Dilemas da doação de órgãos
Enviada em 08/07/2019
Ao contrário do que muitos acreditam, quando se discute sobre doações de órgãos, é importante compreender que há certa complexidade nesse assunto. Ademais, existem desafios a serem vencidos, para se almejar o aumento do número de doadores. Nesse contexto, é necessário resolver entraves como a demora na fila de espera por um transplante, além da recusa dos familiares de possíveis doadores.
Inicialmente, é preciso compreender que apesar dos recursos e de doadores voluntários, a espera para receber um órgão é longa. De acordo com a Associação Brasileira de Transplante de Órgãos (ABTO), em 2017, houve melhora nos indicadores de transplantes. No entanto, no mesmo ano, 1158 pessoas morreram enquanto aguardavam por um órgão no país.

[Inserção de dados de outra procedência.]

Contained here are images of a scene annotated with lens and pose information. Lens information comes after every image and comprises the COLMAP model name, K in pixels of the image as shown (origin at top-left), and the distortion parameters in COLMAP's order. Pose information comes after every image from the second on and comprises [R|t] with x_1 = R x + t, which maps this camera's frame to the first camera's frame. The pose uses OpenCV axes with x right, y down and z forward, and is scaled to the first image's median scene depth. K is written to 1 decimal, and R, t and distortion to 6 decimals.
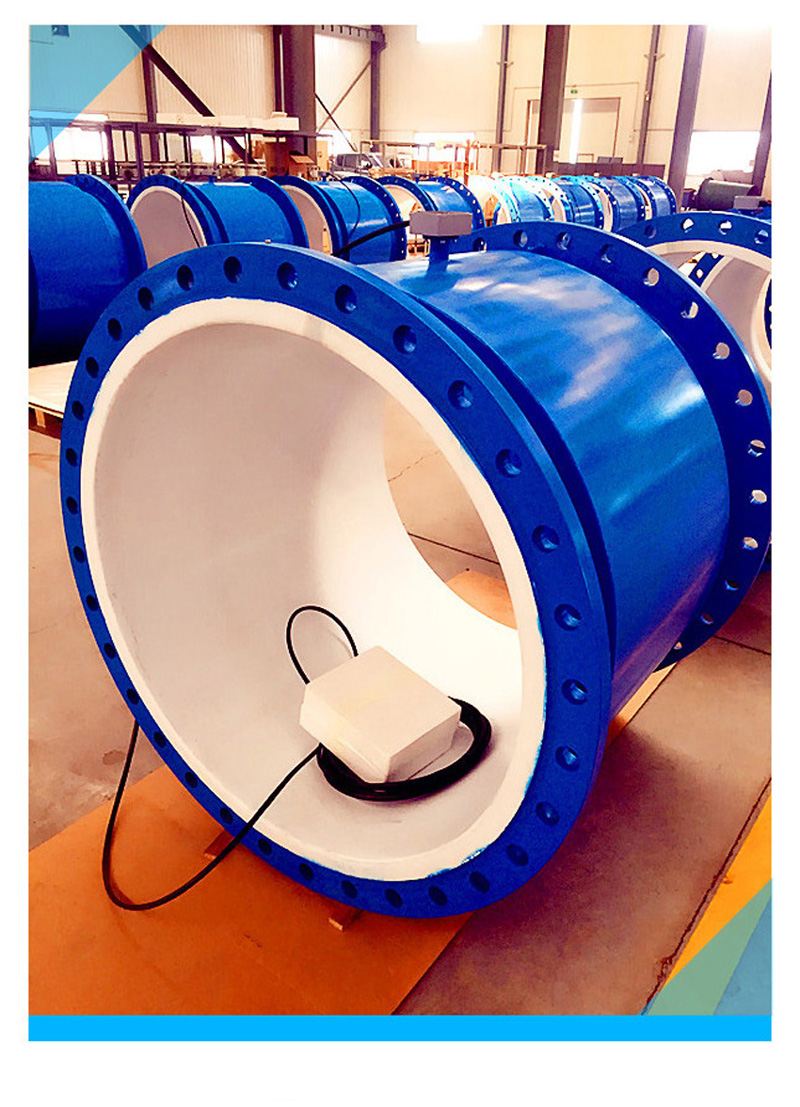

Outrossim a ser falado é sobre a recusa familiar à doação de órgãos. A princípio, a lei constitucional 10.211/2001, permite a disposição gratuita de órgãos, entretanto, o transplante de fato só ocorre mediante o consentimento dos familiares. Nesse caso, os parentes têm a decisão final sobre a doação ou não, mesmo que ainda em vida o falecido tenha documentado seu desejo de tornar-se doador.
Diante dos fatos apresentados, ações devem ser tomadas a fim de vencer estes desafios. Cabe ao Ministério da Saúde juntar-se aos canais midiáticos, para a promoção de campanhas informativas que consiste em informar e expor os desafios atuais da doação de órgãos, como a demora na lista de espera , a escassez de doadores, além de relatos dos pacientes transplantados. Propositalmente para mobilizar a população e os familiares de potenciais doadores sobre essa realidade. Dessa forma, pode-se almejar a mudança no quadro atual de doações do Brasil.